Hardy-freakin-hair-har. Do I mock you in times of crisis? (Hmm. Question withdrawn.)
When all else fails, try the classics. This is the one time a prep school education pays off.
I hold the little jar towards the sky. I take a breath, and in a deep voice (for me), I intone, “To pee or not to pee … that is the question.”
I begin to giggle. Then, I begin to weep.
Hey, do tears count?
I’m now trying to push the sweat beads on my forehead back in, so they will find another way to escape.
The Spousal Unit finally asked the staff if I could go get a drink, and I guess if you block one of their two restrooms for an hour, they’ll let you out. Plus, some of them were beginning to wonder if I was still alive, and found it hilarious we were texting.
Stay alive. Don’t text and pee.
I had been trying to pee for so long, the hospital cafe was closed. Sure, it closes ridiculously early, but still.
Luckily, the Subway one building over was still open. Up one floor, across the sky bridge, and there it was. I went just for a drink, and realized I was starving. Oh, right, we came here before lunch.
It’s 4:30pm. Quest closes at five. Time to slam down a snack and drink as much Mr Pibb as humanly possible.
What a romantic lunch. Subway sandwiches in a hospital. Can I at least take four sips before the Spousal Unit asks if I need to pee yet?

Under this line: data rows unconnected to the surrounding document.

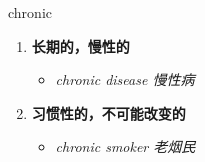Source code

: 
\begin{frame}
{\huge chronic}
\begin{center}
\begin{enumerate}\Large
  \item \textbf{长期的，慢性的}
  \begin{itemize}
    \item \em{\Large{chronic disease 慢性病}}
  \end{itemize}
  \item \textbf{习惯性的，不可能改变的}
  \begin{itemize}
    \item \em{\Large{chronic smoker 老烟民}}
  \end{itemize}
\end{enumerate}
\end{center}
\end{frame}
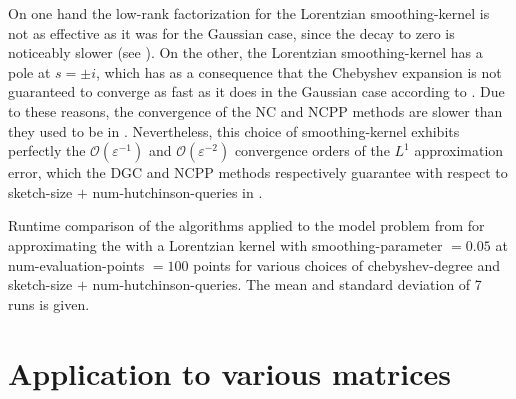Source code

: On one hand the low-rank factorization for the Lorentzian \gls{smoothing-kernel}
is not as effective as it was for the Gaussian case, since the decay to zero
is noticeably slower (see ). On the
other, the Lorentzian \gls{smoothing-kernel} has a pole at $s = \pm i$, which
has as a consequence that the Chebyshev expansion is not guaranteed to converge
as fast as it does in the Gaussian case according to .
Due to these reasons, the convergence of the \gls{NC} and \gls{NCPP} methods
are slower than they used to be in .
Nevertheless, this choice of \gls{smoothing-kernel} exhibits perfectly the 
$\mathcal{O}(\varepsilon^{-1})$ and $\mathcal{O}(\varepsilon^{-2})$ convergence
orders of the $L^1$ approximation error, which the \gls{DGC} and \gls{NCPP}
methods respectively guarantee with respect to
\gls{sketch-size} $+$ \gls{num-hutchinson-queries} in .\\

\begin{table}[ht]
    \caption{Runtime comparison of the algorithms applied to the model problem
    from 
    for approximating the  with a Lorentzian kernel with
    \gls{smoothing-parameter} $=0.05$ at \gls{num-evaluation-points} $=100$
    points for various choices of \gls{chebyshev-degree} and \gls{sketch-size} $+$ \gls{num-hutchinson-queries}.
    The mean and standard deviation of 7 runs is given.}
    \label{tab:5-experiments-timing-haydock}
   
\end{table}


\clearpage
\section{Application to various matrices}
\label{sec:5-experiments-various-matrices}

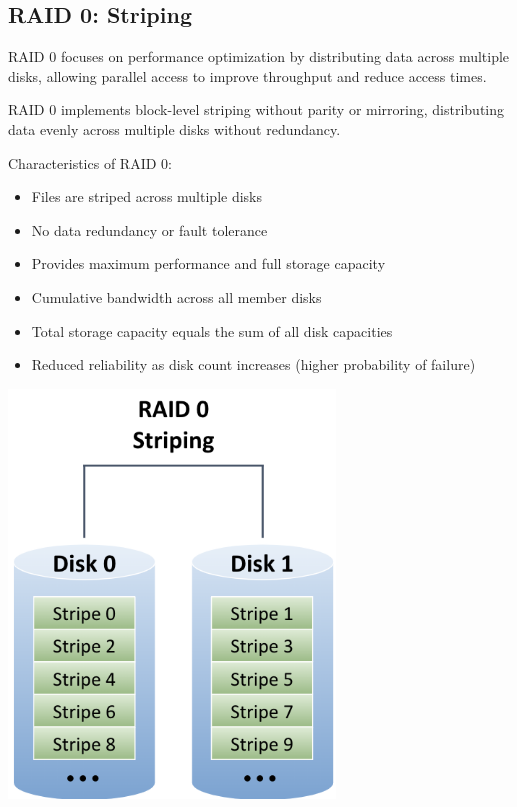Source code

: \documentclass[../../compsys.tex]{subfiles}
\begin{document}
\subsection{RAID 0: Striping}
RAID 0 focuses on performance optimization by distributing data across multiple disks, allowing parallel access to improve throughput and reduce access times.

\begin{definition}[RAID 0]
RAID 0 implements block-level striping without parity or mirroring, distributing data evenly across multiple disks without redundancy.
\end{definition}

\begin{minipage}{0.45\textwidth}

    Characteristics of RAID 0:
    \begin{itemize}
        \item Files are striped across multiple disks
        \item No data redundancy or fault tolerance
        \item Provides maximum performance and full storage capacity
        \item Cumulative bandwidth across all member disks
        \item Total storage capacity equals the sum of all disk capacities
        \item Reduced reliability as disk count increases (higher probability of failure)
    \end{itemize}
\end{minipage}
\hfill
\vline
\hfill
\begin{minipage}{0.45\textwidth}
    \begin{center}
        \includegraphics[width=0.65\textwidth]{chapters/L8/images/raid0.png}
    \end{center}
\end{minipage}
\end{document}
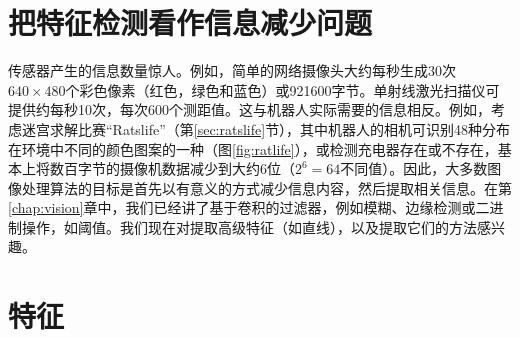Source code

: 
\section{把特征检测看作信息减少问题}

传感器产生的信息数量惊人。例如，简单的网络摄像头大约每秒生成30次$640\times 480$个彩色像素（红色，绿色和蓝色）或921600字节。单射线激光扫描仪可提供约每秒10次，每次600个测距值。这与机器人实际需要的信息相反。例如，考虑迷宫求解比赛“Ratslife”（第\ref{sec:ratslife}节），其中机器人的相机可识别48种分布在环境中不同的颜色图案的一种（图\ref{fig:ratlife}），或检测充电器存在或不存在，基本上将数百字节的摄像机数据减少到大约6位（$2^6=64$不同值）。因此，大多数图像处理算法的目标是首先以有意义的方式减少信息内容，然后提取相关信息。在第\ref{chap:vision}章中，我们已经讲了基于卷积的过滤器，例如模糊、边缘检测或二进制操作，如阈值。我们现在对提取高级特征（如直线），以及提取它们的方法感兴趣。


\section{特征}

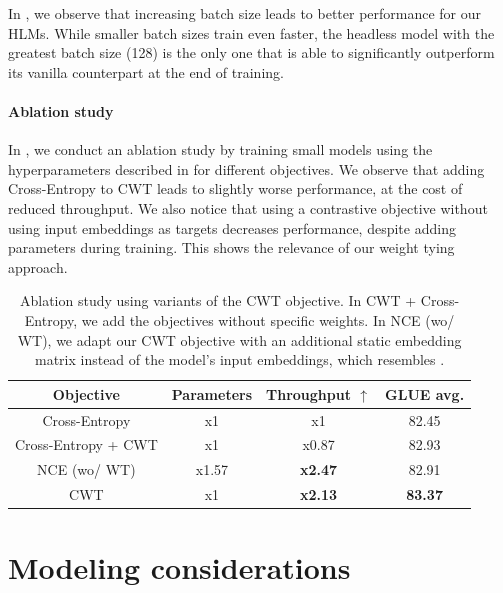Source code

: In , we observe that increasing batch size  leads to better performance for our HLMs. While smaller batch sizes train even faster, the headless model with the greatest batch size (128) is the only one that is able to significantly outperform its vanilla counterpart at the end of training.

\paragraph{Ablation study}

In , we conduct an ablation study by training small models using the hyperparameters described in  for different objectives. We observe that adding Cross-Entropy to CWT leads to slightly worse performance, at the cost of reduced throughput. We also notice that using a contrastive objective without using input embeddings as targets decreases performance, despite adding parameters during training. This shows the relevance of our weight tying approach.

\begin{table}[h]
\centering \small
\begin{tabular}{@{}cccc@{}}
\toprule
Objective           & Parameters & Throughput $\uparrow$     & GLUE avg.      \\ \midrule
Cross-Entropy       & x1        & x1             & 82.45          \\
Cross-Entropy + CWT & x1        & x0.87          & 82.93          \\
NCE (wo/ WT)        & x1.57        & \textbf{x2.47} & 82.91          \\
CWT                 & x1        & \textbf{x2.13} & \textbf{83.37} \\ \bottomrule
\end{tabular}
\caption{Ablation study using variants of the CWT objective. In CWT + Cross-Entropy, we add the objectives without specific weights. In NCE (wo/ WT), we adapt our CWT objective with an additional static embedding matrix instead of the model's input embeddings, which resembles \citet{ma-collins-2018-noise}.}
\label{tab:ablation}
\end{table}

\section{Modeling considerations}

18 ounces of soda in eight minutes. Then, speed walking back to the other building.
My phlebotomist is gone. That removes some of the pressure. I don’t like being judged.
Retrieved my jar – the only one left on the shelf – and nobody had filled it for me while I was gone. So much for prayers being answered. It’s probably because I wasn’t sure who the patron Saint of pee is.
I went into the other restroom. Maybe it was the restroom.
Drained the rest of the soda.
I have to pee!
I have to pee!
Praise the Lord!
I have to pee!
Crap! Where’s the damn jar?
Found it. Filled it. Sealed it.
Well, that was a fun afternoon.
Washed my hands. Oh, look! The cold water works in this restroom.
Headed home at last.
Let all the dogs out. They all peed immediately. The bastards.